When my son’s British fiancé told us we were celebrating their engagement by going punting in Cambridge, I imagined kicking the pigskin around a ballpark. But the English don’t play American football. Then I thought it must have something to do with rugby, as her brother-in-law is an avid rugby man.
Well, what a surprise! Punting has nothing to do with playing ball on a pitch (field), but instead involves a boat on a river.
Imagine skimming across the water in a “punt.” Picture a Venetian gondola that is shaped like a flat-bottomed, mini-barge.
In Cambridge punting along River Cam leads you past the famous colleges of the University of Cambridge. Founded as far back as 800 years ago, each contains its own history, architecture and stories.
The punt, dating back to medieval times, allowed navigation in shallow water areas.

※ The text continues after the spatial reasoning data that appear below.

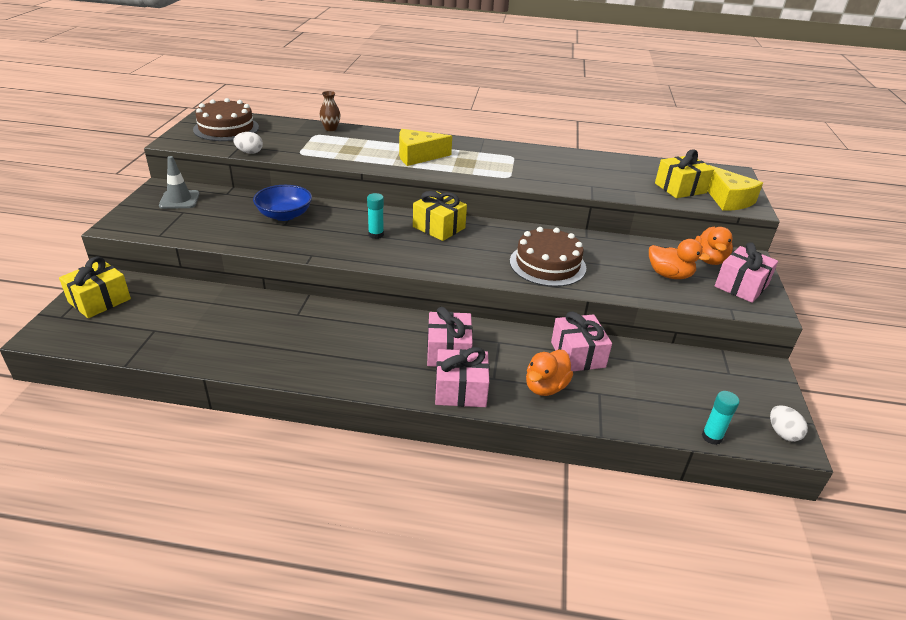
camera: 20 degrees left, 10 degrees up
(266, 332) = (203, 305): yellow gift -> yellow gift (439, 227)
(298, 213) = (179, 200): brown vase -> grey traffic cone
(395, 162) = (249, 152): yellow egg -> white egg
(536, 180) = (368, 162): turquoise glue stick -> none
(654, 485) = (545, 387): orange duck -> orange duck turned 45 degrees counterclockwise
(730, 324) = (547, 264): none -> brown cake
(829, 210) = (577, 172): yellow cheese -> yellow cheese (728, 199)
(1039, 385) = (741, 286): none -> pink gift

Until recently commercial fishermen used punts to work the fens of East Anglia. In 1870 punting for pleasure began, becoming more common in the 1900s and today is considered a part of the Cambridge experience.
A person navigates by standing on the till (known as the deck) at the back, not paddling, but poling. It looks easy. It’s not. Imagine trying to propel a dozen hefty passengers forward by pushing off the river bottom with a pole vault stick.
Poles, usually made of spruce 12-16 feet long, have a shoe, a rounded lump of metal on one end in the shape of swallow’s tail. Without a rudder, the punt is difficult to steer and the pole can get stuck in the river bottom.
Our next dilemma was who was going to pole the punt?
I assumed David would guide us down the River Cam, but sidelined by a rugby injury, he couldn’t even bend his knee enough to climb into the boat.
Fortunately Larissa and her sister, Charlotte, had the foresight to barter for tickets that included a guide. From the Quayside Punting Station near Magdalene Bridge, we clambered into the low seats of the punt.
Like a modern day Huck Finn, a handsome, young man in khakis and a white shirt stood in the stern grasping his pole. In the voice of a great orator, he recounted the history and legends surrounding the colleges of Cambridge during our 45-minute ride up one side of the Cam and then down the other.
“The Backs refers to a one-mile stretch past the rear sides of some of England’s most prestigious and oldest universities,” our guide said. “A few of the famous colleges, which we will be passing include Trinity College, founded by King Henry VIII in 1546; Trinity Hall, where scientist Stephen Hawking studied; and St. Johns College, which was attended by poet William Wordsworth.”
Along the riverbank people dined at outdoor cafes, college co-eds lounged on lush lawns under weeping willows and boatloads of tourists drank beer celebrating the arrival of spring. A carnival like atmosphere prevailed. Punting was like being in an amusement park on bumper boat ride and sure enough another boat slammed into our side, jarring my back.
While the skilled college guides maneuvered between boats, amateur punters spun in circles and crashed into other vessels.
“On your right is St. John’s,” our guide said, “one of the oldest and most celebrated colleges in Cambridge.”
As we passed under the city’s famous Bridge of Sighs, named after the one in Venice, the scene felt surreal.
When we opened champagne and raised our glasses to Nic and Larissa, I thought, what are the odds of small town girl from Illinois marrying a French boy from Normandy and raising a Franco-American son who’s falls in love with a beautiful English/Irish-Ukrainian girl.
How extraordinary the fate uniting our families as we celebrate toasting to their future by punting in Cambridge.